RECORD SET:
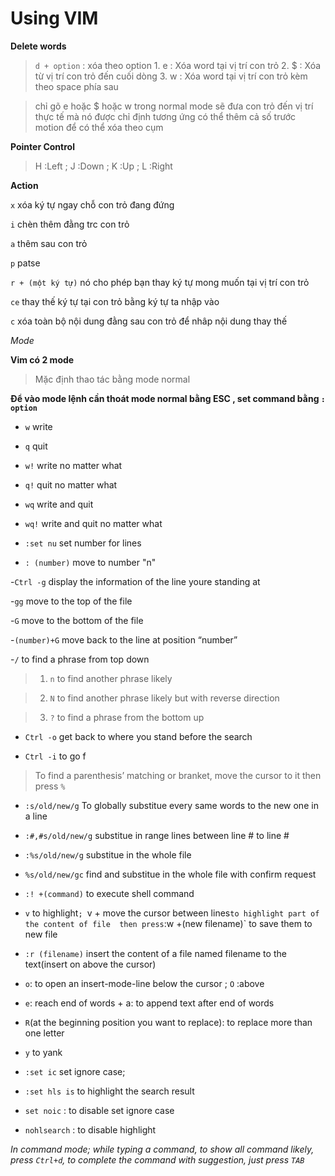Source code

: # Using VIM 

__Delete words__
>  `d + option` : xóa theo option
       1. e : Xóa word tại vị trí con trỏ 
       2. $ : Xóa từ vị trí con trỏ đến cuối dòng
       3. w : Xóa word tại vị trí con trỏ kèm theo space phía sau

> chỉ gõ e hoặc $ hoặc w trong normal mode sẽ đưa con trỏ đến vị trí thực tế mà nó được chỉ định tương ứng có thể thêm cả số trước motion để có thể xóa theo cụm

__Pointer Control__

> H :Left ; J :Down ; K :Up ; L :Right 

__Action__

`x`  xóa ký tự ngay chỗ con trỏ đang đứng

`i`  chèn thêm đằng trc con trỏ

`a`  thêm sau con trỏ 

`p`  patse

`r + (một ký tự)`   nó cho phép bạn thay ký tự mong muốn tại vị trí con trỏ 

`ce`  thay thế ký tự tại con trỏ bằng ký tự ta nhập vào

`c`  xóa toàn bộ nội dung đằng sau con trỏ để nhâp nội dung thay thế

*Mode*

**Vim có 2 mode**

> Mặc định thao tác bằng mode normal

**Để vào mode lệnh cần thoát mode normal bằng ESC , set command bằng `: option`**

- `w`         write

- `q`         quit

- `w!`        write no matter what

- `q!`        quit no matter what

- `wq`        write and quit

- `wq!`       write and quit no matter what

- `:set nu`        set number for lines

- `: (number)`     move to number "n"

-`Ctrl -g` display the information of the line youre standing at

-`gg` move to the top of the file

-`G` move to the bottom of the file

-`(number)+G` move back to the line at position “number”

-`/` to find a phrase from top down

> 1. `n` to find another phrase likely

> 2. `N` to find another phrase likely but with reverse direction 

> 3. `?` to find a phrase from the bottom up

- `Ctrl -o`  get back to where you stand before the search 

- `Ctrl -i` to go f

> To find a parenthesis’ matching or branket, move the cursor to it then press `%`

- `:s/old/new/g`  To globally substitue every same words to the new one in a line

- `:#,#s/old/new/g` substitue in range lines between line # to line #

- `:%s/old/new/g` substitue in the whole file

- `%s/old/new/gc` find and substitue in the whole file with confirm request

- `:! +(command)` to execute shell command 

- `v` to highlight`; `v + move the cursor between lines` to highlight part of the content of file 
then press `:w +(new filename)` to save them to new file

- `:r (filename)`  insert the content of a file named filename to the text(insert on
above the cursor)

- `o`: to open an insert-mode-line below the cursor ; `O` :above

- `e`: reach end of words + a: to append text after end of words

- `R`(at the beginning position you want to replace): to replace more than one letter

- `y` to yank

- `:set ic`  set ignore case;   

- `:set hls is`  to highlight the search result

- `set noic` : to disable set ignore case 

- `nohlsearch` : to disable highlight  

*In command mode; while typing a command, to show all command likely, press `Ctrl+d`, to complete the command with suggestion, just press `TAB`*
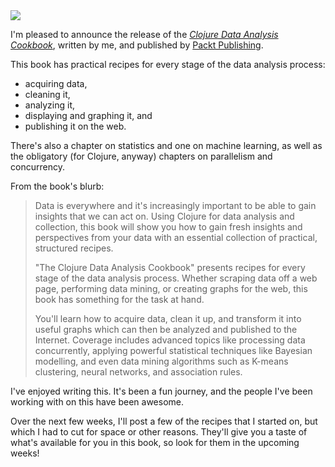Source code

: <img class='bookframe' src='http://dgdsbygo8mp3h.cloudfront.net/sites/default/files/imagecache/productview_larger/2643OS_0.jpg'/>

I'm pleased to announce the release of the [*Clojure Data Analysis
Cookbook*][packtclj], written by me, and published by [Packt
Publishing][packt].

This book has practical recipes for every stage of the data analysis process:

* acquiring data,
* cleaning it,
* analyzing it,
* displaying and graphing it, and
* publishing it on the web.

There's also a chapter on statistics and one on machine learning, as well as
the obligatory (for Clojure, anyway) chapters on parallelism and concurrency.

From the book's blurb:

> Data is everywhere and it's increasingly important to be able to gain
> insights that we can act on. Using Clojure for data analysis and collection,
> this book will show you how to gain fresh insights and perspectives from your
> data with an essential collection of practical, structured recipes.
> 
> "The Clojure Data Analysis Cookbook" presents recipes for every stage of the
> data analysis process. Whether scraping data off a web page, performing data
> mining, or creating graphs for the web, this book has something for the task at
> hand.
> 
> You'll learn how to acquire data, clean it up, and transform it into useful
> graphs which can then be analyzed and published to the Internet. Coverage
> includes advanced topics like processing data concurrently, applying powerful
> statistical techniques like Bayesian modelling, and even data mining algorithms
> such as K-means clustering, neural networks, and association rules.

I've enjoyed writing this. It's been a fun journey, and the people I've been
working with on this have been awesome.

Over the next few weeks, I'll post a few of the recipes that I started on, but
which I had to cut for space or other reasons. They'll give you a taste of
what's available for you in this book, so look for them in the upcoming weeks!

[packt]: http://www.packtpub.com/
[packtclj]: http://www.packtpub.com/clojure-data-analysis-cookbook/book

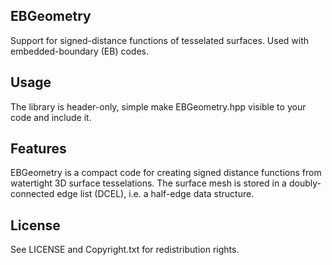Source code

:EBGeometry
----------

Support for signed-distance functions of tesselated surfaces. Used with embedded-boundary (EB) codes.

Usage
-----

The library is header-only, simple make EBGeometry.hpp visible to your code and include it.

Features
--------

EBGeometry is a compact code for creating signed distance functions from watertight 3D surface tesselations.
The surface mesh is stored in a doubly-connected edge list (DCEL), i.e. a half-edge data structure. 

License
-------

See LICENSE and Copyright.txt for redistribution rights. 
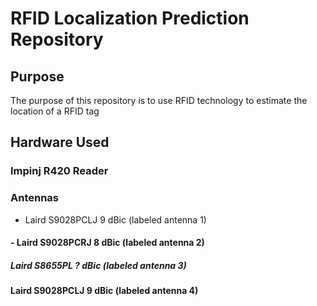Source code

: # RFID Localization Prediction Repository

## Purpose
The purpose of this repository is to use RFID technology to estimate the location of a RFID tag

## Hardware Used
### Impinj R420 Reader
### Antennas
- Laird S9028PCLJ 9 dBic (labeled antenna 1)
#### - Laird S9028PCRJ 8 dBic (labeled antenna 2)
##### Laird S8655PL ? dBic (labeled antenna 3)
#### Laird S9028PCLJ 9 dBic (labeled antenna 4)


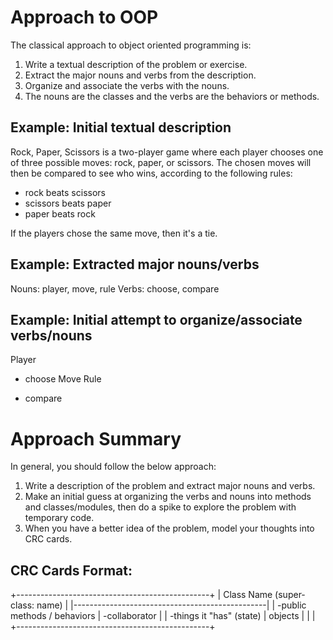 # Approach to OOP

The classical approach to object oriented programming is:

  1. Write a textual description of the problem or exercise.
  2. Extract the major nouns and verbs from the description.
  3. Organize and associate the verbs with the nouns.
  4. The nouns are the classes and the verbs are the behaviors or methods.


## Example: Initial textual description
Rock, Paper, Scissors is a two-player game where each player chooses
one of three possible moves: rock, paper, or scissors. The chosen moves
will then be compared to see who wins, according to the following rules:

- rock beats scissors
- scissors beats paper
- paper beats rock

If the players chose the same move, then it's a tie.

## Example: Extracted major nouns/verbs

Nouns: player, move, rule
Verbs: choose, compare

## Example: Initial attempt to organize/associate verbs/nouns

Player
 - choose
Move
Rule

- compare

# Approach Summary

In general, you should follow the below approach:

  1. Write a description of the problem and extract major nouns and verbs.
  2. Make an initial guess at organizing the verbs and nouns into methods and classes/modules, then do a spike to explore the problem with temporary code.
  3. When you have a better idea of the problem, model your thoughts into CRC cards.

## CRC Cards Format:

+------------------------------------------------+
| Class Name                 (super-class: name) |
|------------------------------------------------|
|   -public methods / behaviors | -collaborator  |
|   -things it "has" (state)    |   objects      |
|                                                |
+------------------------------------------------+
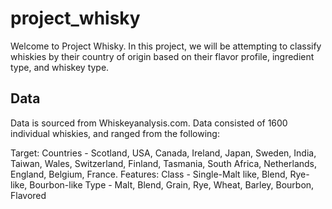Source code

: # project_whisky

Welcome to Project Whisky.  In this project, we will be attempting to classify whiskies by their country of origin based on their flavor profile, ingredient type, and whiskey type.

## Data

Data is sourced from Whiskeyanalysis.com.  Data consisted of 1600 individual whiskies, and ranged from the following:

Target: 
Countries - Scotland, USA, Canada, Ireland, Japan, Sweden, India, Taiwan, Wales, Switzerland, Finland, Tasmania, South Africa, Netherlands, England, Belgium, France.
Features:
Class - Single-Malt like, Blend, Rye-like, Bourbon-like
Type - Malt, Blend, Grain, Rye, Wheat, Barley, Bourbon, Flavored

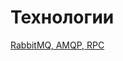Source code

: # Технологии

[RabbitMQ, AMQP, RPC](%D0%A2%D0%B5%D1%85%D0%BD%D0%BE%D0%BB%D0%BE%D0%B3%D0%B8%D0%B8%2096417/RabbitMQ,%20%206cfb8.md)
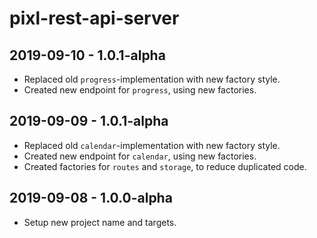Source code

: # pixl-rest-api-server

## 2019-09-10 - 1.0.1-alpha

* Replaced old `progress`-implementation with new factory style.
* Created new endpoint for `progress`, using new factories.

## 2019-09-09 - 1.0.1-alpha

* Replaced old `calendar`-implementation with new factory style.
* Created new endpoint for `calendar`, using new factories.
* Created factories for `routes` and `storage`, to reduce duplicated code.

## 2019-09-08 - 1.0.0-alpha

* Setup new project name and targets.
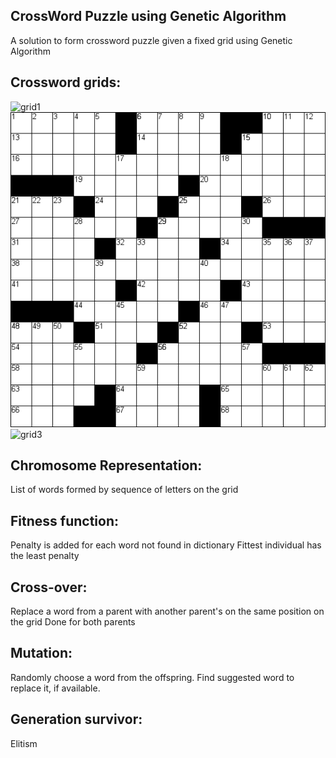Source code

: CrossWord Puzzle using Genetic Algorithm
----------------------------------------

A solution to form crossword puzzle given a fixed grid using Genetic Algorithm

## Crossword grids:

![grid1](./skeleton1.png)
![grid2](./skeleton2.png)
![grid3](./skeleton3.png)


## Chromosome Representation:
List of words formed by sequence of letters on the grid

## Fitness function:
Penalty is added for each word not found in dictionary
Fittest individual has the least penalty

## Cross-over:
Replace a word from a parent with another parent's on the same position on the grid
Done for both parents

## Mutation:
Randomly choose a word from the offspring. Find suggested word to replace it, if available.

## Generation survivor:
Elitism

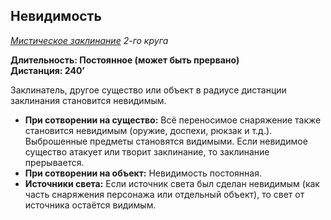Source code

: ## Невидимость

*[Мистическое заклинание](../arcane.md) 2-го круга*

**Длительность: Постоянное (может быть прервано)**<br>
**Дистанция: 240’**

Заклинатель, другое существо или объект в радиусе дистанции заклинания становится невидимым.

- **При сотворении на существо:** Всё переносимое снаряжение также становится невидимым (оружие, доспехи, рюкзак и т.д.). Выброшенные предметы становятся видимыми. Если невидимое существо атакует или творит заклинание, то заклинание прерывается.
- **При сотворении на объект:** Невидимость постоянная.
- **Источники света:** Если источник света был сделан невидимым (как часть снаряжения персонажа или отдельный объект), то свет от источника остаётся видимым.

EXERCISE BRIEF:
The word "bottom" appears in some lines above. Return every one of those lines.

REPLY:
-`G` move to the bottom of the file
> 3. `?` to find a phrase from the bottom up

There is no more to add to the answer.